━━ Provided text ━━

Mollaret’s meningitis, a benign recurrent aseptic disease, is known to be associated with intracranial and intraspinal epidermoid cysts [1–7]. In practice, Mollaret’s meningitis following resection of an intracranial epidermoid cyst can be confused with postoperative bacterial meningitis, especially after transsphenoidal surgery (TSS). We report a case of an infundibular epidermoid cyst with a hard-to-control polyuria in synchronization with prolonged postoperative pyrexia (PPP) during the postoperative course coincidentally in the middle of the coronavirus disease 2019 (COVID-19) pandemic. This report provides insight into the differential diagnosis of PPP from bacterial/viral meningitis and insight into coping to synchronized hard-to-control polyuria (vasopressin-analogue-resistant polyuria, which is described below) that differs from usual central diabetes insipidus (DI). For future reference, we describe these rare clinical manifestations in this report.

━━━

Extend the case report introduction on Mollaret's meningitis and the infundibular epidermoid cyst, beginning after its final sentence. The material that follows has no connection to the passage on Mollaret's meningitis.

━━ Data extract ━━

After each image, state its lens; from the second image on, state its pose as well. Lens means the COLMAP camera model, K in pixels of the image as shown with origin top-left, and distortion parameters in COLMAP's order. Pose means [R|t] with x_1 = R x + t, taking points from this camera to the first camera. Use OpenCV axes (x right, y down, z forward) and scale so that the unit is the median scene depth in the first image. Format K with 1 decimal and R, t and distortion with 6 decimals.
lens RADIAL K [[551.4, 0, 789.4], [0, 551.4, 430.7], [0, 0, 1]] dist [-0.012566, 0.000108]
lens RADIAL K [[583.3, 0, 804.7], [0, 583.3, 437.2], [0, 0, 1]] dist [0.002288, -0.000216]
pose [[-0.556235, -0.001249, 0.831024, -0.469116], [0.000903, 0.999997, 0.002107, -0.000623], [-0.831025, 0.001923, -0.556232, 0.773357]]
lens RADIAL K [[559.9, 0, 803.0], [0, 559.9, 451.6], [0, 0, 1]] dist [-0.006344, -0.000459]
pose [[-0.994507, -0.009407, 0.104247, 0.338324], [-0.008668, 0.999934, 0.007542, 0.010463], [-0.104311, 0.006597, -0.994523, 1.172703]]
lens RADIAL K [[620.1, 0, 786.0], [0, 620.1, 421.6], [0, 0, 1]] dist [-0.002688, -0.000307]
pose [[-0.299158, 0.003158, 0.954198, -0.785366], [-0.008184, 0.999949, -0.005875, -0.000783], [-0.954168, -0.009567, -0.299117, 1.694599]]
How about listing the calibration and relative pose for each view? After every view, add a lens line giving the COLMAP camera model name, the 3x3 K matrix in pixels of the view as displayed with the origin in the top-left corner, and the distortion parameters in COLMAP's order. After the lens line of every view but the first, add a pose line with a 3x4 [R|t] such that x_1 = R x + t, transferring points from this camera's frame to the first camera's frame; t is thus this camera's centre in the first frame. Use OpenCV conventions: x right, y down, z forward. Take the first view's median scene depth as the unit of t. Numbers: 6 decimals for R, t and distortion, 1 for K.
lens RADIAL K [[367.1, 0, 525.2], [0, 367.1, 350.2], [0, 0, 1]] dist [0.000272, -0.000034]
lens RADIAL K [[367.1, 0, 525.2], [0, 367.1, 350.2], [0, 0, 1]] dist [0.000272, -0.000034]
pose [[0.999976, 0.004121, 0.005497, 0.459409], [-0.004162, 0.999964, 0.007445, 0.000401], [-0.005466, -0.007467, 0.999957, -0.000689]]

━━━

Expected answer.
2. Case Report
A 59-year-old man presented with a three-month history of gradually progressive blurred vision with headaches (mainly retrobulbar pain). The headaches were frequently associated with coughs or sneezes. Magnetic resonance (MR) imaging demonstrated a sellar-suprasellar tumor compressing the optic chiasm superiorly (Figures 1(a)–1(f)). Postcontrast computed tomography (CT) showed the enhanced rim of the sellar-suprasellar tumor without apparent calcification (Figures 1(g) and 1(h)). Postcontrast MR images demonstrated the enhanced rim of the tumor, indicating that the tumor was a cystic lesion with some contents (Figure 1(b)). Reconstructed CT and MR images revealed that the cyst corresponded to the pituitary stalk (Figures 1(g)–1(j)). Goldmann perimeter (GP) revealed irregular bitemporal hemianopsia predominantly in the left eye (Figure 1(k)). A closed interview detected the patient’s recent polyuria and polydipsia. His headaches were associated with visual blurring. These symptoms got worse, and he decided to undergo an endoscopic transsphenoidal surgery (eTSS) for resection of the cyst. Preoperative diagnosis was craniopharyngioma, Rathke’s cleft cyst, or sellar-suprasellar epidermoid cyst. On admission, the patient’s body temperature was 36.4 degree Celsius (°C). A chest CT scan did not show pneumonia, pneumonitis, nor ground glass opacities, but clear lung fields. Complete blood count revealed neither lymphocytopenia nor thrombocytopenia. The patient had not experienced anosmia nor dysgeusia. He did not have any high-risk contact with COVID-19-infected persons.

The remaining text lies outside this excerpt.